Fight Of yellow dogs and other wonders ....
C is not easy to hold back the tears, despite the best intentions to be strong, places, and believe it, believe it until the end, because in the end we have not yet arrived .
My dog is sick.
My dog and yellow. Judith. This circumstance has befallen our quiet life with the violence of a storm in a flowery meadow, as a bowling ball against an array of unsuspecting pins. A bowling ball thrown with great skill ....
I pulled out all the paraphernalia of the case: faith, hope, love, positivity, and, as a weapon of Commons, the firm knowledge that if things had just gone wrong, my mother was always ready to welcome Judith the other side, in that world out of the world where dogs can eat all the yellow-cream they want without fear of fill and where there is no lipomas filariasis, Lesmana, cancer of the liver and spleen for the mothers to dogs-yellow.
Who knows why this weapon of Commons, now that I looms closer the possibility to use it, not I seem so effective. Today
worked Judith.
The operation went well, but what they have seen the doctors is not comforting. Nothing of course, be certain you have to wait for the results of histology, but yesterday I could say that if bearmi illusion of a 50/50, now I feel a po'ridimensionata.

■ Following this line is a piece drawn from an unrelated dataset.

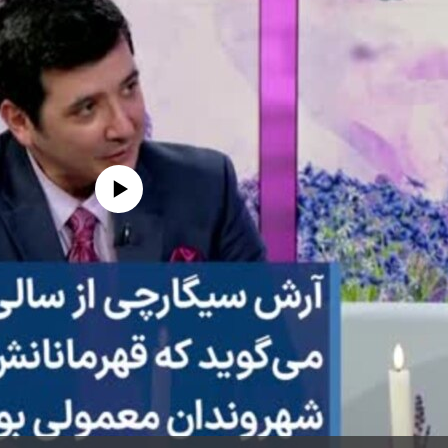
edia source currently available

nothing certain, I repeat.
it would have been even if I had been told that apparently it was all right, and that the spleen removed, the rest appears to be very oaspetto. It would have been even so, and, indeed, with a similar prediction, a negative result would later be even worse. So I hate
awhile feel so bad for not being able to leave room for hope after this call. Only yesterday I said that I had plenty of time for crying, rolling on the ground and give my head against the wall. Now a couple of the newspapers would soon get even, but only for the anger I feel toward myself for having already thrown in the towel. My dog is waking from anesthesia, is still with me, and I have no right to play 'whining' until a damn vet I do not look nelel eyeballs and I say: STOP , fine games, it will go. Let her go .
They did it with my mom, and I have not given up, even though I knew it would not last long, even if I knew that sooner or later sarebeb over, but it is not over as and when they told them. With
Shadowsong there was no room for doubt, neither time nor space to develop a single strategy: we lost overnight, not even 24 hours, no hope.
This is not the case.
is not the case with the yellow-dog, and I have no right to do so, dickhead that are nothing! ...
There are other roads.
There are other hopes.
And I try all, before throwing in the towel. I owe it to Giudy, and I owe it to myself.